Introduction and objective

Prior randomized controlled trials (RCT) comparing bladder preservation to radical cystectomy (RC) for muscle invasive bladder cancer (MIBC) closed early due to lack of accrual. In the absence of level 1 data, we compared trimodality therapy (TMT, maximal transurethral resection of bladder tumor followed by concurrent chemoradiation) to RC.

Methods

703 patients with cT2-T3/4aN0M0 MIBC were retrospectively analyzed. 421 RC and 282 TMT, eligible for both TMT or RC, treated at the Massachusetts General Hospital, Boston; Princess Margaret Cancer Centre, Toronto; and University of Southern California, Los Angeles between 2005-2017 were included. To compare homogeneous cohorts, all patients had solitary tumors <7cm, no or unilateral hydronephrosis, and no multifocal carcinoma in situ. Treatment propensity scores were estimated using logistic regression. Patients were matched 1:1 without replacement. Covariates included age, sex, clinical T stage, hydronephrosis, presence or absence of CIS, (neo)adjuvant chemotherapy and ECOG status. Primary endpoint was metastasis-free survival. Overall survival (OS) was estimated with adjusted Cox models; cancer-specific survival (CSS), distant failure-free survival, pelvic nodal failure-free survival and metastasis-free survival (distant and pelvic nodal failure) were estimated with adjusted competing risk models.
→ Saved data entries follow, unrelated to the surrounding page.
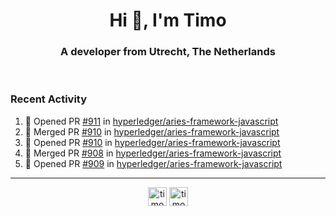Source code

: <h1 align="center">Hi 👋, I'm Timo</h1>
<h3 align="center">A developer from Utrecht, The Netherlands</h3>
<br/>
<!-- https://github.com/rahuldkjain/github-profile-readme-generator --!>

<!--  <p align="left"><img src="https://github-readme-stats.vercel.app/api?username=timoglastra&show_icons=true&count_private=true&" alt="timoglastra" /></p> --!>

<!--
Github language stats
<p align="left"><img src="https://github-readme-stats.vercel.app/api/top-langs/?username=timoglastra&layout=compact" alt="timoglastra" /><p>
-->

<!-- Codestats language stats -->
<!-- <p align="left"><img src="https://codestats-readme.vercel.app/api/top-langs/?username=timoglastra&layout=compact&language_count=12" alt="timoglastra" /><p>    --!>
  
<h3>Recent Activity</h3>

<!--START_SECTION:activity-->
1. 💪 Opened PR [#911](https://github.com/hyperledger/aries-framework-javascript/pull/911) in [hyperledger/aries-framework-javascript](https://github.com/hyperledger/aries-framework-javascript)
2. 🎉 Merged PR [#910](https://github.com/hyperledger/aries-framework-javascript/pull/910) in [hyperledger/aries-framework-javascript](https://github.com/hyperledger/aries-framework-javascript)
3. 💪 Opened PR [#910](https://github.com/hyperledger/aries-framework-javascript/pull/910) in [hyperledger/aries-framework-javascript](https://github.com/hyperledger/aries-framework-javascript)
4. 🎉 Merged PR [#908](https://github.com/hyperledger/aries-framework-javascript/pull/908) in [hyperledger/aries-framework-javascript](https://github.com/hyperledger/aries-framework-javascript)
5. 💪 Opened PR [#909](https://github.com/hyperledger/aries-framework-javascript/pull/909) in [hyperledger/aries-framework-javascript](https://github.com/hyperledger/aries-framework-javascript)
<!--END_SECTION:activity-->

---

<p align="center">
<a href="https://twitter.com/timoglastra" target="blank"><img align="center" src="https://cdn.jsdelivr.net/npm/simple-icons@3.0.1/icons/twitter.svg" alt="timoglastra" height="30" width="30" /></a>
<a href="https://linkedin.com/in/timoglastra" target="blank"><img align="center" src="https://cdn.jsdelivr.net/npm/simple-icons@3.0.1/icons/linkedin.svg" alt="timoglastra" height="30" width="30" /></a>
</p>



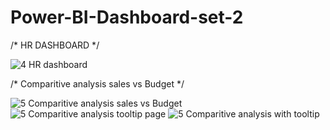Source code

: # Power-BI-Dashboard-set-2


/* HR DASHBOARD */

![4  HR dashboard ](https://user-images.githubusercontent.com/85949588/122117526-994d2580-ce44-11eb-8991-e31a75421ed6.jpg)


/* Comparitive analysis sales vs Budget */

![5  Comparitive analysis sales vs Budget](https://user-images.githubusercontent.com/85949588/122117719-d0233b80-ce44-11eb-8864-b7b0965a951a.jpg)
![5  Comparitive analysis tooltip page](https://user-images.githubusercontent.com/85949588/122117871-02349d80-ce45-11eb-9508-bd0e5229b4d9.jpg)
![5  Comparitive analysis with tooltip](https://user-images.githubusercontent.com/85949588/122117880-03fe6100-ce45-11eb-8bc6-1447c506b76e.jpg)


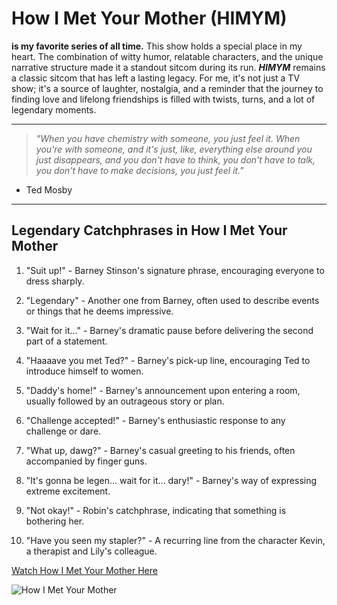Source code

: # How I Met Your Mother (HIMYM)
**is my favorite series of all time.** This show holds a special place in my heart. The combination of witty humor, relatable characters, and the unique narrative structure made it a standout sitcom during its run.
***HIMYM*** remains a classic sitcom that has left a lasting legacy. For me, it's not just a TV show; it's a source of laughter, nostalgia, and a reminder that the journey to finding love and lifelong friendships is filled with twists, turns, and a lot of legendary moments.

---
> *"When you have chemistry with someone, you just feel it. When you're with someone, and it's just, like, everything else around you just disappears, and you don't have to think, you don't have to talk, you don't have to make decisions, you just feel it."*
- Ted Mosby
---

## Legendary Catchphrases in How I Met Your Mother
1. "Suit up!" - Barney Stinson's signature phrase, encouraging everyone to dress sharply.

2. "Legendary" - Another one from Barney, often used to describe events or things that he deems impressive.

3. "Wait for it..." - Barney's dramatic pause before delivering the second part of a statement.

4. "Haaaave you met Ted?" - Barney's pick-up line, encouraging Ted to introduce himself to women.

5. "Daddy's home!" - Barney's announcement upon entering a room, usually followed by an outrageous story or plan.

6. "Challenge accepted!" - Barney's enthusiastic response to any challenge or dare.

7. "What up, dawg?" - Barney's casual greeting to his friends, often accompanied by finger guns.

8. "It's gonna be legen... wait for it... dary!" - Barney's way of expressing extreme excitement.

9. "Not okay!" - Robin's catchphrase, indicating that something is bothering her.

10. "Have you seen my stapler?" - A recurring line from the character Kevin, a therapist and Lily's colleague.

[Watch How I Met Your Mother Here](https://www.hulu.com/series/how-i-met-your-mother-bc68ac79-3ace-4427-9ec0-5ee6f314d194)




![How I Met Your Mother](https://assets.cdn.moviepilot.de/files/37ae7dacf841994a3ba21eb33ce8ab72f81d8ed1f126c61d3af9789dd803/How_I_met_ypur_mother.jpg)


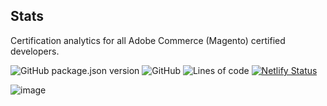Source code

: ## Stats

Certification analytics for all Adobe Commerce (Magento) certified developers.

![GitHub package.json version](https://img.shields.io/github/package-json/v/magetarian/stats?color=green) ![GitHub](https://img.shields.io/github/license/magetarian/stats) ![Lines of code](https://img.shields.io/tokei/lines/github/magetarian/stats) [![Netlify Status](https://api.netlify.com/api/v1/badges/3c7c84f5-2f0b-45f7-ada9-b4f5a716d0ca/deploy-status)](https://app.netlify.com/sites/magetarian/deploys) 


![image](https://user-images.githubusercontent.com/13949703/189486545-979dbc55-aa9b-4e81-9410-647fbdd02488.png)

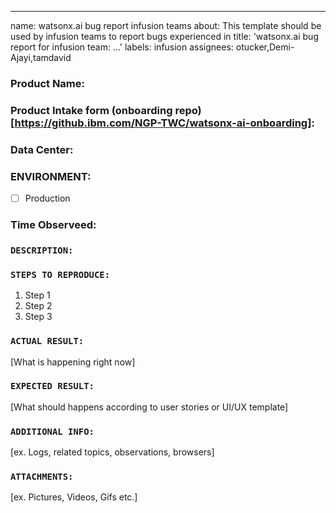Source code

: ---
name: watsonx.ai bug report infusion teams
about: This template should be used by infusion teams to report bugs experienced in 
title: 'watsonx.ai bug report for infusion team: ...'
labels: infusion
assignees: otucker,Demi-Ajayi,tamdavid


### Product Name:

### Product Intake form (onboarding repo)[https://github.ibm.com/NGP-TWC/watsonx-ai-onboarding]: 

### Data Center:


### ENVIRONMENT:
- [ ] Production

### Time Observeed:

### `DESCRIPTION:`

### `STEPS TO REPRODUCE:`

1. Step 1
2. Step 2
3. Step 3

### `ACTUAL RESULT:`

[What is happening right now]

### `EXPECTED RESULT:`

[What should happens according to user stories or UI/UX template]

### `ADDITIONAL INFO:`

[ex. Logs, related topics, observations, browsers]

### `ATTACHMENTS:`

[ex. Pictures, Videos, Gifs etc.]
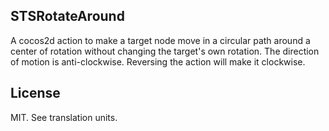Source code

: STSRotateAround
------------
A cocos2d action to make a target node move in a circular path around a center of rotation without changing the target's own rotation.
The direction of motion is anti-clockwise. Reversing the action will make it clockwise.


License
------------
MIT. See translation units.
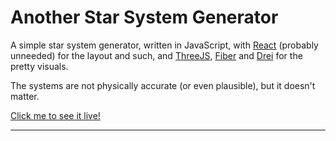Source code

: # Another Star System Generator

A simple star system generator, written in JavaScript, with [React](https://reactjs.org/) (probably unneeded) for the layout and such, and [ThreeJS](https://threejs.org/), [Fiber](https://github.com/pmndrs/react-three-fiber) and [Drei](https://github.com/pmndrs/drei) for the pretty visuals.

The systems are not physically accurate (or even plausible), but it doesn't matter.

[Click me to see it live!](https://alexsincai.github.io/another-star-system-generator/)

* * *
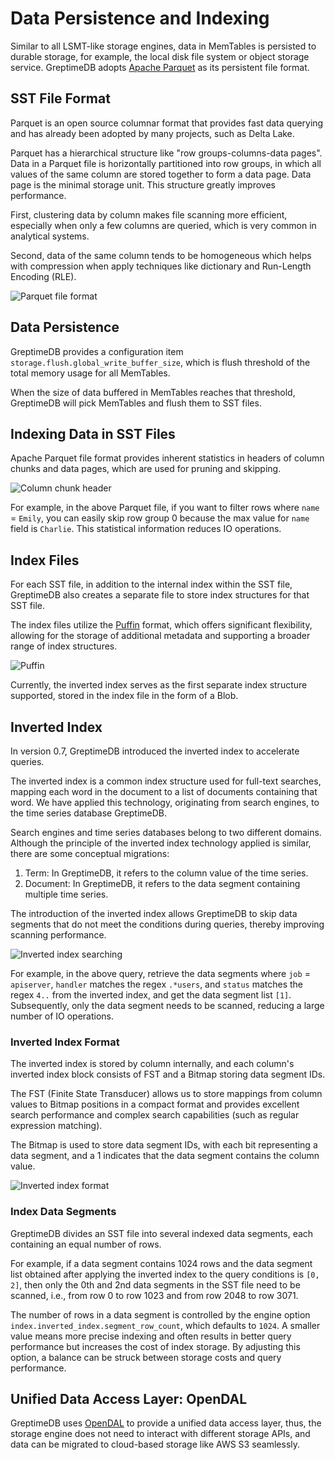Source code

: # Data Persistence and Indexing

Similar to all LSMT-like storage engines, data in MemTables is persisted to durable storage, for example, the local disk file system or object storage service. GreptimeDB adopts [Apache Parquet][1] as its persistent file format.

## SST File Format

Parquet is an open source columnar format that provides fast data querying and has already been adopted by many projects, such as Delta Lake.

Parquet has a hierarchical structure like "row groups-columns-data pages". Data in a Parquet file is horizontally partitioned into row groups, in which all values of the same column are stored together to form a data page. Data page is the minimal storage unit. This structure greatly improves performance.

First, clustering data by column makes file scanning more efficient, especially when only a few columns are queried, which is very common in analytical systems.

Second, data of the same column tends to be homogeneous which helps with compression when apply techniques like dictionary and Run-Length Encoding (RLE).

![Parquet file format](/parquet-file-format.png)

## Data Persistence

GreptimeDB provides a configuration item `storage.flush.global_write_buffer_size`, which is flush threshold of the total memory usage for all MemTables.

When the size of data buffered in MemTables reaches that threshold, GreptimeDB will pick MemTables and flush them to SST files.

## Indexing Data in SST Files

Apache Parquet file format provides inherent statistics in headers of column chunks and data pages, which are used for pruning and skipping.

![Column chunk header](/column-chunk-header.png)

For example, in the above Parquet file, if you want to filter rows where `name` = `Emily`, you can easily skip row group 0 because the max value for `name` field is `Charlie`. This statistical information reduces IO operations.

## Index Files

For each SST file, in addition to the internal index within the SST file, GreptimeDB also creates a separate file to store  index structures for that SST file.

The index files utilize the [Puffin][3] format, which offers significant flexibility, allowing for the storage of additional metadata and supporting a broader range of index structures.

![Puffin](/puffin.png)

Currently, the inverted index serves as the first separate index structure supported, stored in the index file in the form of a Blob.

## Inverted Index

In version 0.7, GreptimeDB introduced the inverted index to accelerate queries.

The inverted index is a common index structure used for full-text searches, mapping each word in the document to a list of documents containing that word. We have applied this technology, originating from search engines, to the time series database GreptimeDB.

Search engines and time series databases belong to two different domains. Although the principle of the inverted index technology applied is similar, there are some conceptual migrations:
1. Term: In GreptimeDB, it refers to the column value of the time series.
2. Document: In GreptimeDB, it refers to the data segment containing multiple time series.

The introduction of the inverted index allows GreptimeDB to skip data segments that do not meet the conditions during queries, thereby improving scanning performance.

![Inverted index searching](/inverted-index-searching.png)

For example, in the above query, retrieve the data segments where `job` = `apiserver`, `handler` matches the regex `.*users`, and `status` matches the regex `4..` from the inverted index, and get the data segment list `[1]`. Subsequently, only the data segment needs to be scanned, reducing a large number of IO operations.

### Inverted Index Format

The inverted index is stored by column internally, and each column's inverted index block consists of FST and a Bitmap storing data segment IDs.

The FST (Finite State Transducer) allows us to store mappings from column values to Bitmap positions in a compact format and provides excellent search performance and complex search capabilities (such as regular expression matching).

The Bitmap is used to store data segment IDs, with each bit representing a data segment, and a 1 indicates that the data segment contains the column value.

![Inverted index format](/inverted-index-format.png)

### Index Data Segments

GreptimeDB divides an SST file into several indexed data segments, each containing an equal number of rows.

For example, if a data segment contains 1024 rows and the data segment list obtained after applying the inverted index to the query conditions is `[0, 2]`, then only the 0th and 2nd data segments in the SST file need to be scanned, i.e., from row 0 to row 1023 and from row 2048 to row 3071.

The number of rows in a data segment is controlled by the engine option `index.inverted_index.segment_row_count`, which defaults to `1024`. A smaller value means more precise indexing and often results in better query performance but increases the cost of index storage. By adjusting this option, a balance can be struck between storage costs and query performance.

## Unified Data Access Layer: OpenDAL

GreptimeDB uses [OpenDAL][2] to provide a unified data access layer, thus, the storage engine does not need to interact with different storage APIs, and data can be migrated to cloud-based storage like AWS S3 seamlessly.

[1]: https://parquet.apache.org
[2]: https://github.com/datafuselabs/opendal
[3]: https://iceberg.apache.org/puffin-spec
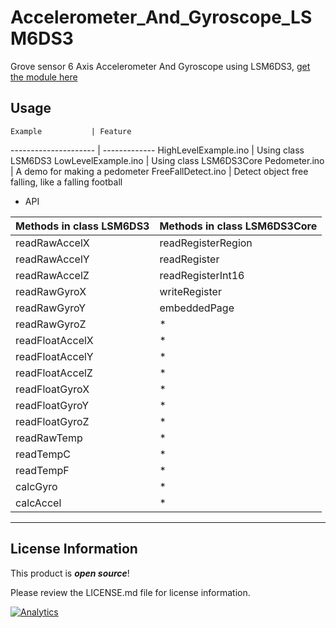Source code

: # Accelerometer_And_Gyroscope_LSM6DS3
Grove sensor 6 Axis Accelerometer And Gyroscope using LSM6DS3, [get the module here](https://www.seeedstudio.com/Grove-6-Axis-Accelerometer%26Gyroscope-p-2606.html)

## Usage


    Example           | Feature
--------------------- | -------------
HighLevelExample.ino  | Using class LSM6DS3
LowLevelExample.ino   | Using class LSM6DS3Core
Pedometer.ino         | A demo for making a pedometer 
FreeFallDetect.ino    | Detect object free falling, like a falling football

* API

Methods in class LSM6DS3   | Methods in class LSM6DS3Core
-------------------------- | -------------
readRawAccelX              | readRegisterRegion   
readRawAccelY              | readRegister         
readRawAccelZ              | readRegisterInt16  
readRawGyroX               | writeRegister       
readRawGyroY               | embeddedPage        
readRawGyroZ               | *
readFloatAccelX            | *
readFloatAccelY            | *
readFloatAccelZ            | *
readFloatGyroX             | *
readFloatGyroY             | *
readFloatGyroZ             | *
readRawTemp                | *
readTempC                  | *
readTempF                  | *
calcGyro                   | *
calcAccel                  | *

----

License Information
-------------------

This product is _**open source**_! 

Please review the LICENSE.md file for license information. 


[![Analytics](https://ga-beacon.appspot.com/UA-46589105-3/Grove_4Digital_Display)](https://github.com/igrigorik/ga-beacon)

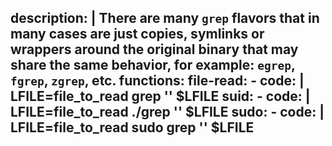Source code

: description: |
  There are many `grep` flavors that in many cases are just copies, symlinks or wrappers around the original binary that may share the same behavior, for example: `egrep`, `fgrep`, `zgrep`, etc.
functions:
  file-read:
    - code: |
        LFILE=file_to_read
        grep '' $LFILE
  suid:
    - code: |
        LFILE=file_to_read
        ./grep '' $LFILE
  sudo:
    - code: |
        LFILE=file_to_read
        sudo grep '' $LFILE
---

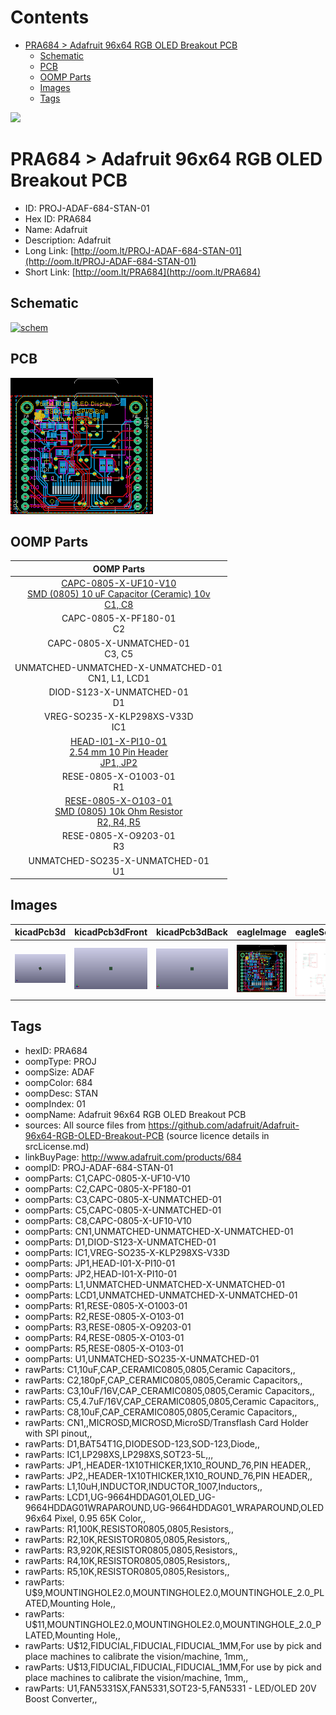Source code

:



Contents
========

* [PRA684 > Adafruit 96x64 RGB OLED Breakout PCB](#pra684--adafruit-96x64-rgb-oled-breakout-pcb)
	* [Schematic](#schematic)
	* [PCB](#pcb)
	* [OOMP Parts](#oomp-parts)
	* [Images](#images)
	* [Tags](#tags)
  
![][im]
# PRA684 > Adafruit 96x64 RGB OLED Breakout PCB

- ID: PROJ-ADAF-684-STAN-01
- Hex ID: PRA684
- Name: Adafruit
- Description: Adafruit
- Long Link: [http://oom.lt/PROJ-ADAF-684-STAN-01](http://oom.lt/PROJ-ADAF-684-STAN-01)
- Short Link: [http://oom.lt/PRA684](http://oom.lt/PRA684)

## Schematic
  
[![schem](eagleSchemImage.png)](eagleSchemImage.png)
## PCB
  
[![pcb](eagleImage.png)](eagleImage.png)
## OOMP Parts
  

|OOMP Parts|
| :---: |
|[CAPC-0805-X-UF10-V10<br> SMD (0805) 10 uF Capacitor (Ceramic) 10v<br> C1, C8](https://github.com/oomlout/oomlout_OOMP_parts/tree/main/CAPC-0805-X-UF10-V10/)|
|CAPC-0805-X-PF180-01<BR>C2|
|CAPC-0805-X-UNMATCHED-01<BR>C3, C5|
|UNMATCHED-UNMATCHED-X-UNMATCHED-01<BR>CN1, L1, LCD1|
|DIOD-S123-X-UNMATCHED-01<BR>D1|
|VREG-SO235-X-KLP298XS-V33D<BR>IC1|
|[HEAD-I01-X-PI10-01<br> 2.54 mm 10 Pin Header<br> JP1, JP2](https://github.com/oomlout/oomlout_OOMP_parts/tree/main/HEAD-I01-X-PI10-01/)|
|RESE-0805-X-O1003-01<BR>R1|
|[RESE-0805-X-O103-01<br> SMD (0805) 10k Ohm Resistor<br> R2, R4, R5](https://github.com/oomlout/oomlout_OOMP_parts/tree/main/RESE-0805-X-O103-01/)|
|RESE-0805-X-O9203-01<BR>R3|
|UNMATCHED-SO235-X-UNMATCHED-01<BR>U1|

## Images
  
  

|kicadPcb3d|kicadPcb3dFront|kicadPcb3dBack|eagleImage|eagleSchemImage|
| :---: | :---: | :---: | :---: | :---: |
|[![kicadPcb3d](kicadPcb3d_140.png)](kicadPcb3d.png)|[![kicadPcb3dFront](kicadPcb3dFront_140.png)](kicadPcb3dFront.png)|[![kicadPcb3dBack](kicadPcb3dBack_140.png)](kicadPcb3dBack.png)|[![eagleImage](eagleImage_140.png)](eagleImage.png)|[![eagleSchemImage](eagleSchemImage_140.png)](eagleSchemImage.png)|

## Tags

- hexID: PRA684
- oompType: PROJ
- oompSize: ADAF
- oompColor: 684
- oompDesc: STAN
- oompIndex: 01
- oompName: Adafruit 96x64 RGB OLED Breakout PCB
- sources: All source files from https://github.com/adafruit/Adafruit-96x64-RGB-OLED-Breakout-PCB (source licence details in srcLicense.md)
- linkBuyPage: http://www.adafruit.com/products/684
- oompID: PROJ-ADAF-684-STAN-01
- oompParts: C1,CAPC-0805-X-UF10-V10
- oompParts: C2,CAPC-0805-X-PF180-01
- oompParts: C3,CAPC-0805-X-UNMATCHED-01
- oompParts: C5,CAPC-0805-X-UNMATCHED-01
- oompParts: C8,CAPC-0805-X-UF10-V10
- oompParts: CN1,UNMATCHED-UNMATCHED-X-UNMATCHED-01
- oompParts: D1,DIOD-S123-X-UNMATCHED-01
- oompParts: IC1,VREG-SO235-X-KLP298XS-V33D
- oompParts: JP1,HEAD-I01-X-PI10-01
- oompParts: JP2,HEAD-I01-X-PI10-01
- oompParts: L1,UNMATCHED-UNMATCHED-X-UNMATCHED-01
- oompParts: LCD1,UNMATCHED-UNMATCHED-X-UNMATCHED-01
- oompParts: R1,RESE-0805-X-O1003-01
- oompParts: R2,RESE-0805-X-O103-01
- oompParts: R3,RESE-0805-X-O9203-01
- oompParts: R4,RESE-0805-X-O103-01
- oompParts: R5,RESE-0805-X-O103-01
- oompParts: U1,UNMATCHED-SO235-X-UNMATCHED-01
- rawParts: C1,10uF,CAP_CERAMIC0805,0805,Ceramic Capacitors,,
- rawParts: C2,180pF,CAP_CERAMIC0805,0805,Ceramic Capacitors,,
- rawParts: C3,10uF/16V,CAP_CERAMIC0805,0805,Ceramic Capacitors,,
- rawParts: C5,4.7uF/16V,CAP_CERAMIC0805,0805,Ceramic Capacitors,,
- rawParts: C8,10uF,CAP_CERAMIC0805,0805,Ceramic Capacitors,,
- rawParts: CN1,,MICROSD,MICROSD,MicroSD/Transflash Card Holder with SPI pinout,,
- rawParts: D1,BAT54T1G,DIODESOD-123,SOD-123,Diode,,
- rawParts: IC1,LP298XS,LP298XS,SOT23-5L,,,
- rawParts: JP1,,HEADER-1X10THICKER,1X10_ROUND_76,PIN HEADER,,
- rawParts: JP2,,HEADER-1X10THICKER,1X10_ROUND_76,PIN HEADER,,
- rawParts: L1,10uH,INDUCTOR,INDUCTOR_1007,Inductors,,
- rawParts: LCD1,UG-9664HDDAG01,OLED_UG-9664HDDAG01WRAPAROUND,UG-9664HDDAG01_WRAPAROUND,OLED 96x64 Pixel, 0.95 65K Color,,
- rawParts: R1,100K,RESISTOR0805,0805,Resistors,,
- rawParts: R2,10K,RESISTOR0805,0805,Resistors,,
- rawParts: R3,920K,RESISTOR0805,0805,Resistors,,
- rawParts: R4,10K,RESISTOR0805,0805,Resistors,,
- rawParts: R5,10K,RESISTOR0805,0805,Resistors,,
- rawParts: U$9,MOUNTINGHOLE2.0,MOUNTINGHOLE2.0,MOUNTINGHOLE_2.0_PLATED,Mounting Hole,,
- rawParts: U$11,MOUNTINGHOLE2.0,MOUNTINGHOLE2.0,MOUNTINGHOLE_2.0_PLATED,Mounting Hole,,
- rawParts: U$12,FIDUCIAL,FIDUCIAL,FIDUCIAL_1MM,For use by pick and place machines to calibrate the vision/machine, 1mm,,
- rawParts: U$13,FIDUCIAL,FIDUCIAL,FIDUCIAL_1MM,For use by pick and place machines to calibrate the vision/machine, 1mm,,
- rawParts: U1,FAN5331SX,FAN5331,SOT23-5,FAN5331 - LED/OLED 20V Boost Converter,,



[im]: kicadPcb3d_450.png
The analysis was performed as intent-to-treat.

Results

After matching 534 patients (267 RC vs 267 TMT), age (70.9 vs 71.4), cT2 stage (89 vs 90%), presence of hydronephrosis (12 vs 10%) were similar between RC and TMT cohorts. At 5 years, metastasis-free (78 vs 76%, p=0.93), CCS (83 vs 84%, p=0.45), distant failure-free (80 vs 78%, p=0.91), and pelvic nodal failure-free (96 vs 92%, p=0.10) survival were not statistically different between RC and TMT, whereas OS favored TMT (67 vs 75%, p=0.02). Outcomes for RC and TMT were not different among centers. Final pT stage of 421 RC was: pT0 14%, pT1 7%, pT2 29%, pT3/4 42% and N+ 24%. Peri RC mortality was 2.1%. Median number of nodes removed was 40. NMIBC recurrence occurred in 57/278 (20.5%) TMT patients. Salvage cystectomy was performed in 38 TMT patients (13%).

Conclusions

This large multi-institutional contemporary study supports that TMT for select MIBC patients, eligible for both procedures, provides oncologic outcomes equivalent to RC. TMT should not be reserved to non surgical candidates only but offering TMT to all suitable candidates could provide patients with a choice of treatments.